● Reto 1
Enumere cada especie de animal que se menciona en el texto sobre las corridas de toros.
● Reto 2
Prosiga el texto sobre las corridas de toros a partir de su última oración.

Hay algo irritante en esa defensa santona de la anulación de la fiesta y quien se enfunda en la causa del astado parece tocado de una superioridad moral asistido de toda la razón, dado que necesariamente la simplificación del debate nos vuelve a llevar a la dicotomía de siempre entre los buenos (nosotros), y los malos, (los otros). Posiblemente si pudiéramos conocer el voto de todo el público que asiste a una corrida de toros nos llevaríamos una sorpresa por mucho que algunas organizaciones incluyan en su ideario la defensa de los animales, lo cual lo lleva a uno a la duda de si la defensa de los animales es concomitante con la defensa de la vida del toro, en tanto que animal. Si así fuera tendría una penosa sensación de culpa después de aplastar una mosca cojonera, o apretarse un pollo al chilindrón, tanto como si asistiera al comportamiento de un mal dueño que maltrata a su perro por gusto o por ira.

La violencia gratuita es intolerable sea quien sea o lo que sea el sujeto-objeto de esa violencia. Incluso la de esos niños pequeñitos que zarandean la vara de un arbolito nuevo sin ser conscientes de ello y sin que sus papás les digan nada. No se conoce comunicado público alguno de las organizaciones más preclaras antitaurinas deseando la pronta recuperación de un torero si sale apuñalado por una buena cornada o incluso de pésame si el torero fallece en su alocado enfrentamiento con el cuatralbo.

● Líneas proporcionadas
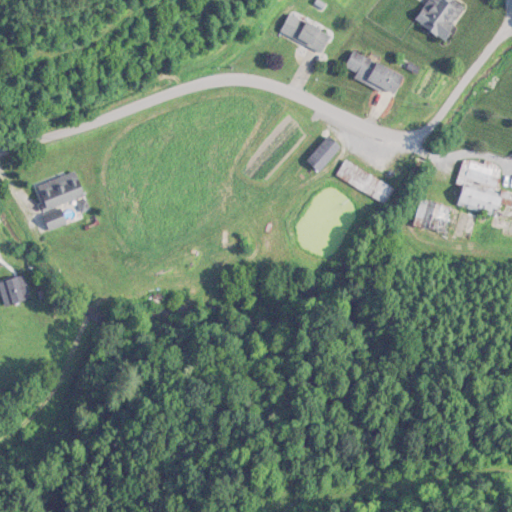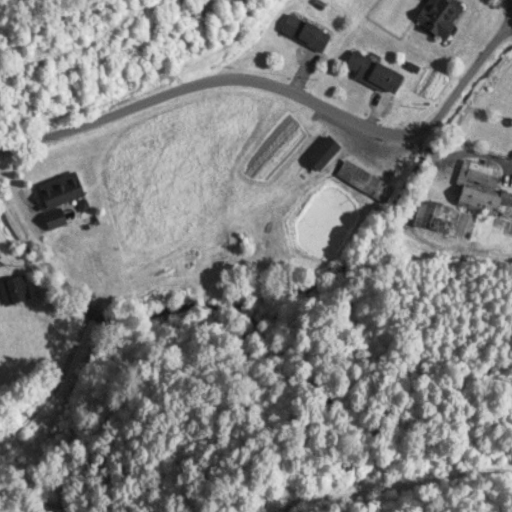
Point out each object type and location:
building: (439, 17)
road: (511, 22)
road: (511, 26)
building: (309, 36)
building: (372, 74)
road: (277, 92)
building: (323, 155)
building: (364, 183)
building: (480, 188)
building: (59, 197)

● Resultado 1
Toro, mosca, pollo y perro.

● Resultado 2
Llegadas las fiestas de los pueblos o de cualquier otra plaza que se precie no falta el jolgorio popular en torno al animal al que Ursus le retorció el cogote. Como sé que es un debate condenado melancólicamente a una espiral de desencuentro sin fin, sí, al menos, me revuelvo ante quienes cambian de criterio por quedar bien y bueno y pacifista y superior en la evolución, y ante la demagogia que como en todo rodea la contestación antitaurina. A mi me pasó una vez: después de asistir a un debate en el barrio entre toros sí o toros no (salió a colación incluso la prohibición nacionalista catalana que considera sinónimo de españolismo las corridas de toro pero las clausuró con el fariseo argumento animalista), fui a casa y comí con el telediario vomitando sangre humana. Y medité durante un buen rato si condenar las corridas es cosa de sociedades ociosas que lo tiene todo resuelto o una sincera reivindicación como consecuencia de la evolución del ser humano hacia un estadío superior.

No caigo en el tópico de enumerar ilustres históricos amantes del toreo, pero sí me inclino porque la defensa del toro y la defensa de los animales en todas sus vertientes (conservacionista,.ecologista, humanista, radical) son igual pero no lo mismo. Y uno si fuera artista y famoso y le gustaran los toros como a Sabina o Serrat no cambiaría públicamente de opinión sólo para contentar a los buenos. Porque no es lo mismo ahorcar un galgo que torear una masa cornúpeta. Uno al menos mantiene la duda. Tendré que dejar de leer a Unamuno, por cierto, crítico con la tauromaquia no tanto por el sufrimiento del animal como por su utilización para distraer al pueblo, estratagema que hoy se lleva el fútbol de calle. En cambio hizo una “elegía a la muerte de un perro”, espectacular. Y Ernesto Guevara, el mítico Che, defensor a ultranza del hombre explotado no se perdía corrida así recaló en Madrid en el 59, claro que también era asmático y fumador. Las contradicciones tienen una pizca de magnetismo.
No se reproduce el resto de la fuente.